Downloadable checklist:

However, If a new layer has been added (for example when a new goal model is developed), you will need to complete all of the following to register the layer into OHI Global.

Updating metadata_documentation

Open the OHI-Global/metadata_documentation folder, and fill in each of the spreadsheets here in a spreadsheet software (i.e. Microsoft Excel) with the new layer information. Add a new row in each spreadsheet registry for the new data layer and fill in each column. Once completed, run through steps 1-12 with the new layer. See below for information on each csv and how to fill this in.

  • layers_eez_base.csv: This file includes the directory and file name for each of the updated layers. Add a new row for the new layer and update each column listed below appropriately:

    • layer: This is the layer name. Add the new name of the layer you want. For kelp habitat extent, this would be hab_kelp_extent.
    • dir: This is the file path to pull the layer from the globalprep repository. For kelp habitat extent this would be ohiprep:globalprep/hab_kelp/v2021/data
    • fn: This stands for “file name.” Fill in the cell with the filename of the layer you want to pull into ohi-global. For kelp habitat extent this would be habitat_extent_kelp.csv.
    • ingest: Indicates whether or not you want to “ingest” the layer in to ohi-global when updating scores. These will usually all be TRUE.
    • name_data_fld: This represents the column name with the values of the layer you want to pull in. For example, kelp extent is km2.
    • name: Add a longer title for the data layer. This is pulled into some documentation.
    • units: Add the units of the layer. Kelp extent is km2.
    • description: Add a longer description of the data layer. This is pulled into some documentation.
  • layers_eez_targets.csv: Add the goal/dimension that the new data layer relates to. Goals are indicated with two-letter codes and sub-goals are indicated with three-letter codes, with pressures, resilience, and spatial layers indicated separately.
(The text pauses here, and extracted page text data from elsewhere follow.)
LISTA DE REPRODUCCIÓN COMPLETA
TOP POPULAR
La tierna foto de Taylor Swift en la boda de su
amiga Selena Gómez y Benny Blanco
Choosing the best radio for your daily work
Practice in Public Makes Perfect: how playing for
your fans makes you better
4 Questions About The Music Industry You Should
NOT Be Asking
    • layer: Add the layer name. This should match the layer column in layers_eez_base.csv
    • goal: This is the goal that the layer affects. For kelp extent, this would only affect the carbon storage subgoal, CS.
    • dimension: This is the dimension (I.e. status, trend, pressure, weighting, resilience). Kelp extent affects trend and status for carbon storage.
  • layers_eez_data_sources.csv: This will be completed at the end of the assessment, and it outlined in section 5.4.1.1 Step 1: Update metadata_documentation

  • layers_eez_reference.csv: Same as layers_eez_data_sources.csv

  • layers_eez_updates.csv: This outlines the updates we have done for each layer for this assessment.

    • updates: Short description of updates to the data; usually is additional year of data and/or changes to gapfilling methods or other calculations.

Updating functions.R

If you are adding a new layer to a goal, you will also need to add the layer name to the ohi-global/eez/conf/functions.R. At the beginning of each goal function in functions.R, the layers that are a part of that goal are read in. So for kelp_extent, you will need to add it. See example below: image

Updating pressures and resiliences matrices

With the addition of a new layer, you will need to update the pressure and resilience matrices. These matrices are located in ohi-global/eez/conf/. Each pressure and each resilience will affect a layer in different ways. If you are adding a habitat layer, like kelp, you will need to think about if kelp interacts with a pressure or resilience, and the magnitude of that affect (magnitude only for pressures). For example, the intertidal habitat destruction pressure is weighted as the highest pressure for kelp coastal protection.

Updating scenario_data_years.csv

You will also need to add rows to scenario_data_years.csv for each new layer you are adding.